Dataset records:

◆ ◆ ◆ ◆ ◆ ◆ ◆

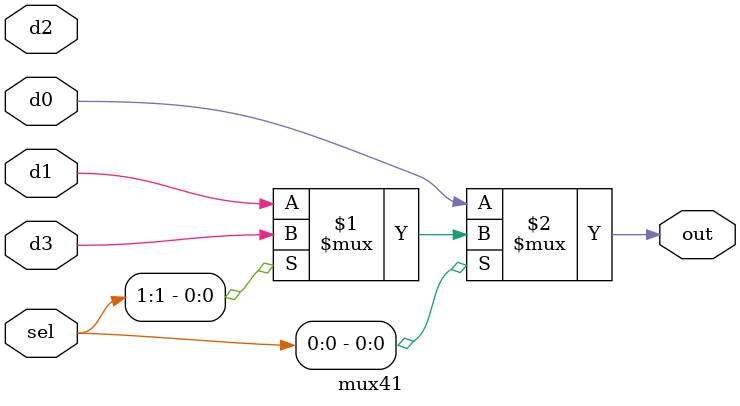
<source format=v>
module mux41 (d0,d1,d2,d3,sel,out);
    input d0, d1, d2, d3;
    input [1:0] sel;
    output out;
    //当sel == 00或01的时候选择d0
    assign out = sel[0] ? (sel[1]? d3 : d1) : d0;
endmodule
</source>
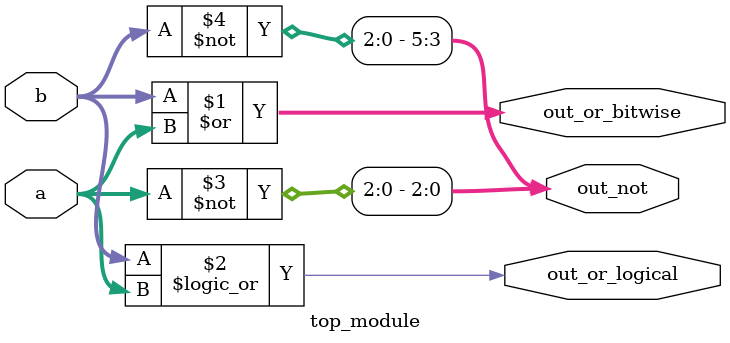
<source format=v>
module top_module( 
    input [2:0] a,
    input [2:0] b,
    output [2:0] out_or_bitwise,
    output out_or_logical,
    output [5:0] out_not
);
    assign out_or_bitwise = b|a;
    assign out_or_logical = b || a;
    assign out_not = {~b, ~a};
    /* assign out_not[5:3] = ~b;
       assign out_not[2:0] = ~a;
    */
endmodule

</source>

◆ ◆ ◆ ◆ ◆ ◆ ◆

Transcribe all records verbatim, no pictures.

<source format=v>
module mux41 (d0,d1,d2,d3,sel,out);
    input d0, d1, d2, d3;
    input [1:0] sel;
    output out;
    //当sel == 00或01的时候选择d0
    assign out = sel[0] ? (sel[1]? d3 : d1) : d0;
endmodule
</source>
<source format=v>
module top_module( 
    input [2:0] a,
    input [2:0] b,
    output [2:0] out_or_bitwise,
    output out_or_logical,
    output [5:0] out_not
);
    assign out_or_bitwise = b|a;
    assign out_or_logical = b || a;
    assign out_not = {~b, ~a};
    /* assign out_not[5:3] = ~b;
       assign out_not[2:0] = ~a;
    */
endmodule

</source>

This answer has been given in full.